### [Task goal]
Set down exactly the lines in the records below that run from the line with "- [x] Delete comment reply endpoint" to the line with "- [ ] Update documentation", inclusive, and nothing more.

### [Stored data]
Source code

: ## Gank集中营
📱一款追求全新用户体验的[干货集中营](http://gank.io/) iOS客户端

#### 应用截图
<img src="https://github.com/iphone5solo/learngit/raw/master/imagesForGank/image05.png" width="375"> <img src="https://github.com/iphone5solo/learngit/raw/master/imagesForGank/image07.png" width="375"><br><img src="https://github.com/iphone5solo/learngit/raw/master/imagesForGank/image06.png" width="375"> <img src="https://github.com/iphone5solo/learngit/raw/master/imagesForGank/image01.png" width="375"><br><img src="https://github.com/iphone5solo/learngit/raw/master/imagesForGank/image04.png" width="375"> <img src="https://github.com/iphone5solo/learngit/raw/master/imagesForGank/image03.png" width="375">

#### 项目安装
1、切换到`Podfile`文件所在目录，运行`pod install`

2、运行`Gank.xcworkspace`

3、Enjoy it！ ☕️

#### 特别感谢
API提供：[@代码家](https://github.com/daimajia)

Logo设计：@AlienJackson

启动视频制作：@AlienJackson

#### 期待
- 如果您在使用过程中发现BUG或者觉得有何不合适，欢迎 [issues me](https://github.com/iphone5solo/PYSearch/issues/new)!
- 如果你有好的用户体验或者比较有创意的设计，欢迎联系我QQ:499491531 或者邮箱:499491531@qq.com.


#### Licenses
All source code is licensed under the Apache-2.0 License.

* * *

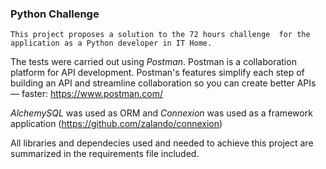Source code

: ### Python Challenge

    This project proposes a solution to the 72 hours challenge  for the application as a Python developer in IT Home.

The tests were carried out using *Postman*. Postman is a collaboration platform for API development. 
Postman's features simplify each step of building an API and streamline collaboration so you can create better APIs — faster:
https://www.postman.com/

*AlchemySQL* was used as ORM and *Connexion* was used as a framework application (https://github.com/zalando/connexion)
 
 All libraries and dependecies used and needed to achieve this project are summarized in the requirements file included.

...

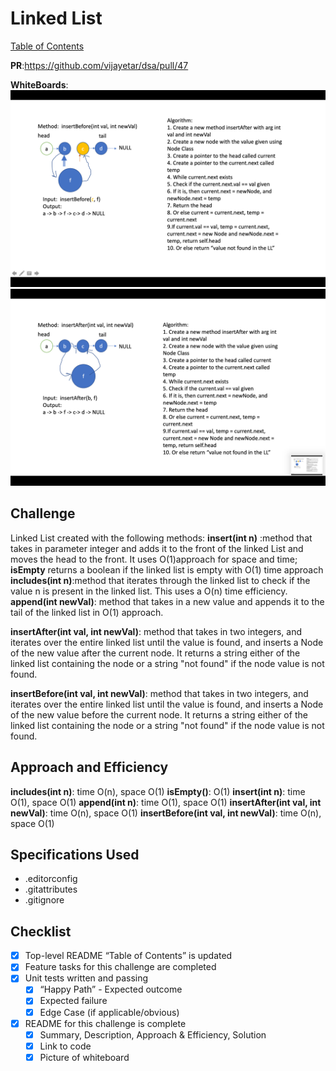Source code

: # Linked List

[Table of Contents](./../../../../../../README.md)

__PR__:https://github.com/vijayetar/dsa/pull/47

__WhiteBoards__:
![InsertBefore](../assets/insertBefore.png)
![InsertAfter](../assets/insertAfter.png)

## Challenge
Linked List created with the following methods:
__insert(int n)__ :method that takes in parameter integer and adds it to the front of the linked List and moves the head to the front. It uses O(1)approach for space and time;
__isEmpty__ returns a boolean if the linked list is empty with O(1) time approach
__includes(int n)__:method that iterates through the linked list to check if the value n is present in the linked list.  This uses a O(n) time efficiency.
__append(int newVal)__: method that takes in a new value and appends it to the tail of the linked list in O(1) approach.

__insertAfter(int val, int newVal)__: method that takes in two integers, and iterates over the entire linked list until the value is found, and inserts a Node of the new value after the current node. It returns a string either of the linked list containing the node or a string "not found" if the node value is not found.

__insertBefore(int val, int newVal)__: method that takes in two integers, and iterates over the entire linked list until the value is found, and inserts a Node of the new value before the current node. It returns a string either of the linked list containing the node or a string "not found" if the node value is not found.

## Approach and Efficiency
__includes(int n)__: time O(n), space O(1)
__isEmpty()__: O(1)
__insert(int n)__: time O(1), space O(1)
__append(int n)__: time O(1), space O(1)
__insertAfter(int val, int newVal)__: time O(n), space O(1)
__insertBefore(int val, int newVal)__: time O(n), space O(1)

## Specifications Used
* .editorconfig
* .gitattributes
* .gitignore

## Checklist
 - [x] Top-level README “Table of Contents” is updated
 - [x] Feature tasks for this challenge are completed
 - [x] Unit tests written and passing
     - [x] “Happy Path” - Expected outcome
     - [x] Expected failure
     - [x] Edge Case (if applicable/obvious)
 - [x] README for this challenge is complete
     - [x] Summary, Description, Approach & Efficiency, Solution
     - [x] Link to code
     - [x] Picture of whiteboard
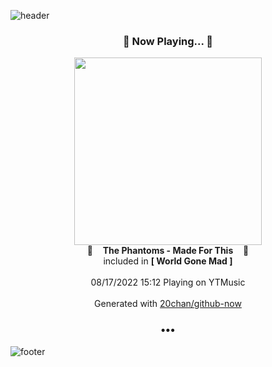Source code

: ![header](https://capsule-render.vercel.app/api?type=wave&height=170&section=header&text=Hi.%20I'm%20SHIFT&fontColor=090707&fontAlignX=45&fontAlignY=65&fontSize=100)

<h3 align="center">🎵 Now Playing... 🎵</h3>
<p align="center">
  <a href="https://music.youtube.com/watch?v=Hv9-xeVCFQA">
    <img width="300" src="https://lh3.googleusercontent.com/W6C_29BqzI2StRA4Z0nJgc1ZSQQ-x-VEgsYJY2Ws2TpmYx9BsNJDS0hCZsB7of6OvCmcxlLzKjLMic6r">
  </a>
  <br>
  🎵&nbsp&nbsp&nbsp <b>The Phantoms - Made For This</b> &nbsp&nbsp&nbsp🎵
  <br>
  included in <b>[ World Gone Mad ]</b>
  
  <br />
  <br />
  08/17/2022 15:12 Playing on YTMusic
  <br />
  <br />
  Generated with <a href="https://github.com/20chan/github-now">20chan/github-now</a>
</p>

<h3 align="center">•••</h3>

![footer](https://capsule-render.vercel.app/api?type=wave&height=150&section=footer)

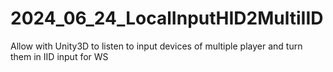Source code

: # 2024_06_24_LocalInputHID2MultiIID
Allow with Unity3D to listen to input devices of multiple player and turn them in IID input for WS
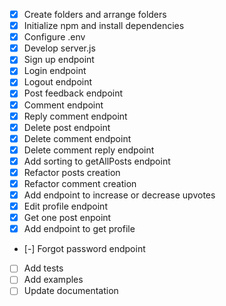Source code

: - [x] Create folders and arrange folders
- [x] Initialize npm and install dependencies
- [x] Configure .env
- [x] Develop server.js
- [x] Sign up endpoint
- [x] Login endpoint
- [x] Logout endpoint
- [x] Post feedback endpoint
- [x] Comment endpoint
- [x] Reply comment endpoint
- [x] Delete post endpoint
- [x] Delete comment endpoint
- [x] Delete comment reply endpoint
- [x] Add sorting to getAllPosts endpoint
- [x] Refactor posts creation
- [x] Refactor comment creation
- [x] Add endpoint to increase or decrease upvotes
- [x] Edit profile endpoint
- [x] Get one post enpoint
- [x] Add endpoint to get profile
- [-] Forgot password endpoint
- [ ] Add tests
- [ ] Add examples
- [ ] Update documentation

### [Result of the exercise]
- [x] Delete comment reply endpoint
- [x] Add sorting to getAllPosts endpoint
- [x] Refactor posts creation
- [x] Refactor comment creation
- [x] Add endpoint to increase or decrease upvotes
- [x] Edit profile endpoint
- [x] Get one post enpoint
- [x] Add endpoint to get profile
- [-] Forgot password endpoint
- [ ] Add tests
- [ ] Add examples
- [ ] Update documentation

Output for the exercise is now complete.